Keywords: Pseudomonas aeruginosa; bacteriophage; biofilm; extensively drug resistant (XDR); phage cocktail.

Figure 1

Heat map depicting host lytic spectrum of P. aeruginosa phages against various Pseudomonas strains.

Figure 2

Transmission electron micrographs of (a) φPA170 and (b) φPA180. Both the phages belong to family Myoviridae, with a thick short tail, prominent base plate, tail pins, and tail fibres.

Figure 3

(a) Temperature sensitivity assay and (b) pH stability assay of phages φPA170, φPA172, φPA173, φPA177, and φPA180. Error bars depict standard deviation.

Figure 4

Inhibition of XDR P. aeruginosa VTCCBAA1047 growth by individual phages (a) φPA170, (b) φPA172, (c) φPA173, (d) φPA177, and (e) φPA180 in liquid infection models using time-kill assay over a time period of 10 h. Bacteriophages were used at MOIs ranging from 1 to 0.00001. Each point represents the mean of three replicates. The values of optical density used to plot graphs are blank (negative control) subtracted values. Each point represents the mean of three replicates. Error bars in the graph depict standard deviation from mean.

Figure 5

Lytic activity of bacteriophage cocktails against XDR P. aeruginosa VTCCBAA1047. A total twenty-two cocktails were designed with five phages in different combinations.

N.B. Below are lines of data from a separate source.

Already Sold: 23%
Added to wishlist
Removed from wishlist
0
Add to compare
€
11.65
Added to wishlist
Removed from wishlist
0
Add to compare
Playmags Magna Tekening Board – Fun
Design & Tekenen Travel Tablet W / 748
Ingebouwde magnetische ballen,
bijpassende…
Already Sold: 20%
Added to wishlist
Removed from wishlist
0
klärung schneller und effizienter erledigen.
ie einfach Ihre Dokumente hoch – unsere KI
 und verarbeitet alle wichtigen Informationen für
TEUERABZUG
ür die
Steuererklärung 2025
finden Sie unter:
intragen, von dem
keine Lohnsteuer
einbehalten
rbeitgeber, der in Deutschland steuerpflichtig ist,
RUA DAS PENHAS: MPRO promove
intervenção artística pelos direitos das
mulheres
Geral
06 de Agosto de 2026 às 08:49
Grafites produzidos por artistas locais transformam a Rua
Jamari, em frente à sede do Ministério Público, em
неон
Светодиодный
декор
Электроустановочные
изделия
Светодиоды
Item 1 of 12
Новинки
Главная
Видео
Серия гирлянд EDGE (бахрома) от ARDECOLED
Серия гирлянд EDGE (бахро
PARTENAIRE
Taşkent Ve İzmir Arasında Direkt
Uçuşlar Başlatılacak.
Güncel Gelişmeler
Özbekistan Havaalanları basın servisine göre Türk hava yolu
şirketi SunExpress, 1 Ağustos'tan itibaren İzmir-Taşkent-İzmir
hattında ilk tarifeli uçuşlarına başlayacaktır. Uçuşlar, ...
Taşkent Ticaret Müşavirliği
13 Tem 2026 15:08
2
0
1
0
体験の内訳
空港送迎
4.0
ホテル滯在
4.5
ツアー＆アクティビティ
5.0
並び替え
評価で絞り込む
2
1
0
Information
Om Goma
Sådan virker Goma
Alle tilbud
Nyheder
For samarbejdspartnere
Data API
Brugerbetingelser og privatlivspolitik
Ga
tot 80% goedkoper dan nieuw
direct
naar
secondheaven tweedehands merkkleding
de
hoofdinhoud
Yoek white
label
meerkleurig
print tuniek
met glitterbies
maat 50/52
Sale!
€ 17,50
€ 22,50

Cocktail comprising (a) two phages, (b) three phages, (c) four phages, and (d) five phages were used to study inhibition of bacteria growth in liquid infection model using time-kill assay. The change in bacterial turbidity was measured at a 15 min interval successively for 10 h. All of the phages were used at a less-than-minimum inhibitory MOI. The values of optical density used to plot graphs are blank (negative control) subtracted values. Each point represents the mean of three replicates. Error bars in the graph depict standard deviation from mean.

Figure 6

Biofilm eradication ability of phage cocktail comprising φPA170, φPA172, φPA173, and φPA180. Panels (a–c) represent 4-day-old biofilms developed on the inner walls of urinary catheter. Multilayered protrusions of tightly packed biofilm cells (a), and gelatinous matrix of EPS surrounding the cells (c) are observed. Arrows in (b,c) indicate cracks in biofilm multilayer and cell to cell EPS junctions respectively. Panels (d–f) represent eradicated biofilms after treatment with bacteriophage cocktail for 12 h. Arrows in (f) indicate cell debris. Biofilms were visualized in a JSM-7610F Plus Scanning electron microscope, Jeol, Akishima, Japan, after glutaraldehyde fixation and ethanol gradient dehydration.

Figure 7

Biofilm eradication ability of phage cocktail comprising φPA170, φPA172, φPA173, and φPA180. Panels (a–c) represent 4-day-old biofilms developed on the borosilicate glass cover slips. Swivelled cords as indicated by arrows (a,b) and monolayers (c) of compactly adhered P. aeruginosa cells can be observed. Panels (d–f) represent eradicated biofilms and burst cell debris (indicated by arrows) after treatment with bacteriophage cocktail for 12 h. Biofilms were visualized in a JSM-7610F Plus Scanning electron microscope, Jeol, Akishima, Japan, after glutaraldehyde fixation and ethanol gradient dehydration.